VII. Религиозная вера, как основание нравственного закона
Человек, сказали мы, может быть свободен лишь от чего-нибудь. Но от чего-нибудь он может быть свободен лишь утверждаясь на чем-либо, – во имя чего-либо. От внешних ограничений и условности, он может освободиться лишь, утверждаясь на сознании своей внутренней безусловности. Кант высказал глубокую истину, когда утверждал свободу метафизического существа человека. Его ошибка, к сожалению, спутавшая столь многих, – заключалась лишь в том, что, усвояя свободу метафизическому существу человека, его умопостигаемой природе (ноумену), он отказывал совершенно в свободе эмпирическому человеку, живущему в условиях земного существования. С его точки зрения, человек оказывается чем-то подобным Платоновскому поэту, которого венчали лаврами, но изгоняли из общества людей, как бесполезного и непригодного для его условий члена. Или, если человек свободен в своем метафизическом существе, то, вследствие единства его природы, он должен быть свободно-реальным деятелем и в этом мiре, способными вносить в него, самостоятельно и свободно, инициативу. С другой стороны, он не есть и какой-то «бескачественный субъект духовной жизни», как думают психологи и философы-моралисты, хотя и сознающие только что указанную ошибку Канта, но в сущности, – лишь в более тонкой форме, – ее разделяющие: субстанция человека не есть нечто «бескачественное», но, как и всякая другая субстанция, обладает известными качествами (без которых самое понятие о ней было бы пустым). И если я, сознавая в себе несколько стремлений и чувствуя себя формально свободным следовать любому из них, тем не менее фактически, реально следую высшему и, такими образом, утверждаю свою свободу от низших, – то все это я делаю и могу сделать единственно потому, что утверждаюсь на сознании в себе высшего, а именно – на сознании нравственного закона и его власти над собою.

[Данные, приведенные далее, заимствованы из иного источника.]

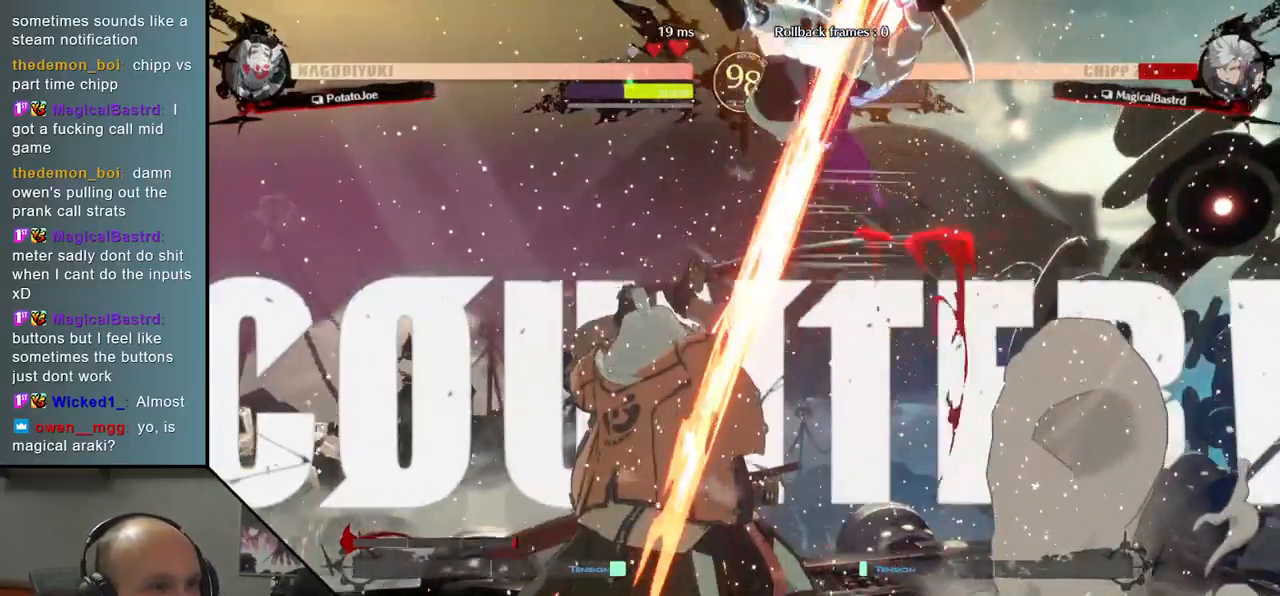
{"buttons": [], "left_stick": "center", "events": [[17, "L2", "up"], [83, "left_stick", "left"], [433, "left_stick", "center"]]}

Что есть нравственный закон?
Нравственный закон есть нормативная форма отношений (или иначе: форма нормальных отношений) человека к себе самому и всему сущему, сознаваемая нами в качестве безусловного требования или, говоря, Кантовским языком, – в качестве категорического императива. В конкретном сознании эмпирического человека, как показывает ежедневный опыт и сравнительная этнография, нравственный закон выступает не у всех одинаково, как со стороны объема нравственных требований, так и со стороны их содержания, так, наконец, и со стороны энергии их повелительной формы (категоричности и безусловности). Но, не будучи всеобщим эмпирически, в конкретной действительности, нравственный закон обладает всеобщностью, так называемою, постулятивною. Это значит, что, если эмпирического человека, – каждого, какого угодно, – «возвести путем разъяснений, воспитания, образования, постановки в новые условия жизни и т.д., к сознанию того, что дремлет в его душе, к сознанию тех зародышей естественного нравственного сознания, которые мы должны предположить в человеке для объяснения нравственных начал жизни человечества, то окажется, что он, то есть всякий, поставленный в такие условия, человек признáет именно эти, а не иные формы отношений к сущему и к самому себе нормальными. Это значит, что нравственный закон, хотя и сказывается обыкновенно у людей в виде слабых перперций чувства или столь же слабых и невнятных стремлений воли, однако, по существу, допускает объективно-всеобщую, постулятивно-обязательную формулировку. А это, в свою очередь, значит, что он не есть какое-либо субъективно-произвольное измышление отдельных людей, но обоснован в самом строе сущего, – дан не только в форме лишь субъективного, хотя бы и постулятивно-всеобщего требования, но и в форме объективного начала и закона бытия.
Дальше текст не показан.